Instruction 1 — In the angle problem thread, why does the second answer give ∠YPZ as 78°?
-- Selected excerpt follows --
Question

find x from this figure​

Answer 1

In a triangle sum of there's angles=180°

As xy=xz

thus Angle XYZ= angle XZY

Thu we get,

52+26+x+26+x=180°

104+2x=180

2x=76

x=38°

Answer 2

So I assume the point on XZ drawn from vertex Y as 'P'

Given : ∠YXZ = ∠YXP = 52°

            ∠XYP = 26°

             XY = XZ

Solution :

Consider ΔXYP

∠YPZ is an exterior angle to the ΔXYP

By exterior angle property

∠YPZ = ∠YXP + ∠XYP

          = 52 + 26

          = 78°

In ΔYPZ,

∠YPZ + ∠YZP + ∠ZYP = 180° ⇒ (angle sum property of triangle)

78° + ∠YZP + x° = 180°

∠YZP = (102-x)° ⇒ (1)
-- Selected excerpt concluded --
Instruction 2 — Please output the listing lines between the one holding "opportunities for collective advancement." and the one holding "This website uses cookies", inclusive, with the pictures left out.
-- Data records follows --
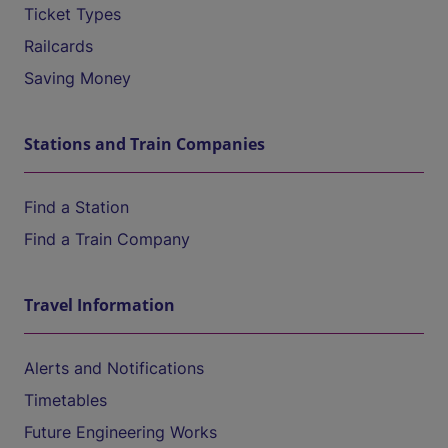
Ticket Types
Railcards
Saving Money
Stations and Train Companies
Find a Station
Find a Train Company
Travel Information
Alerts and Notifications
Timetables
Future Engineering Works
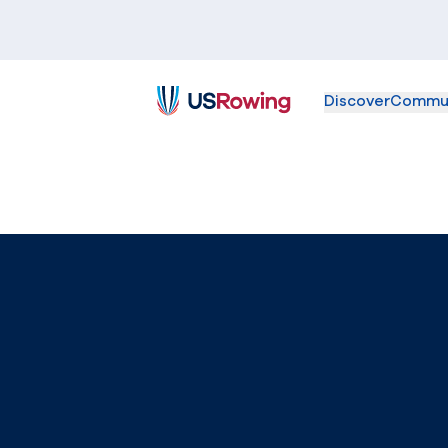
Discover
Commu
USRowing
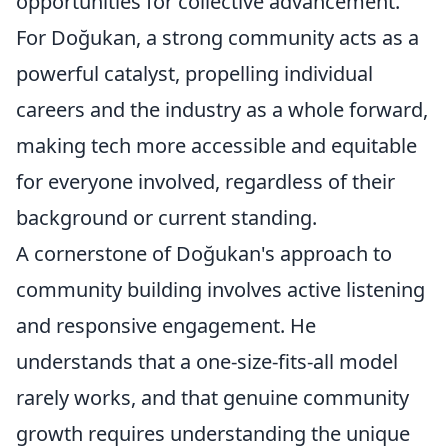
opportunities for collective advancement.
For Doğukan, a strong community acts as a
powerful catalyst, propelling individual
careers and the industry as a whole forward,
making tech more accessible and equitable
for everyone involved, regardless of their
background or current standing.
A cornerstone of Doğukan's approach to
community building involves active listening
and responsive engagement. He
understands that a one-size-fits-all model
rarely works, and that genuine community
growth requires understanding the unique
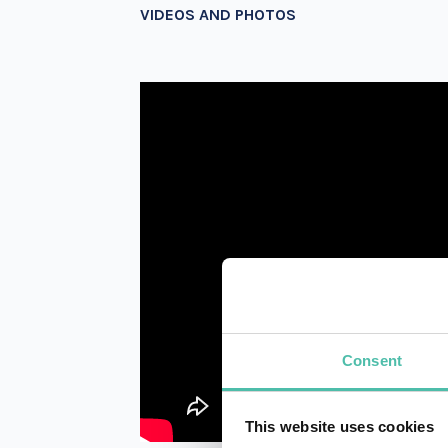
VIDEOS AND PHOTOS
Consent
This website uses cookies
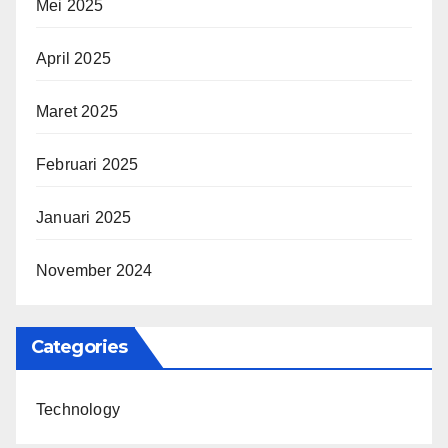
Mei 2025
April 2025
Maret 2025
Februari 2025
Januari 2025
November 2024
Categories
Technology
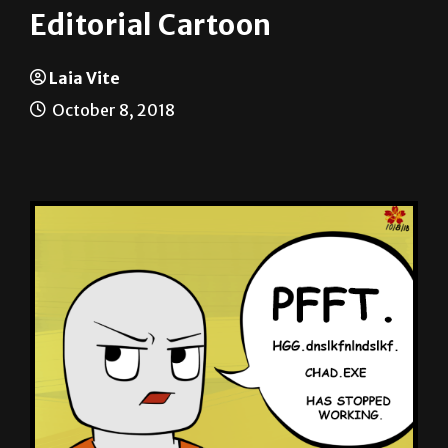
Laia Vite
October 8, 2018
-- Data records concluded --
Answer section 1 — ∠YPZ is an exterior angle of triangle XYP. By the exterior angle property, it equals ∠YXP + ∠XYP, which is 52° + 26° = 78°.

Answer section 2 —
opportunities for collective advancement.
For Doğukan, a strong community acts as a
powerful catalyst, propelling individual
careers and the industry as a whole forward,
making tech more accessible and equitable
for everyone involved, regardless of their
background or current standing.
A cornerstone of Doğukan's approach to
community building involves active listening
and responsive engagement. He
understands that a one-size-fits-all model
rarely works, and that genuine community
growth requires understanding the unique
VIDEOS AND PHOTOS
Consent
This website uses cookies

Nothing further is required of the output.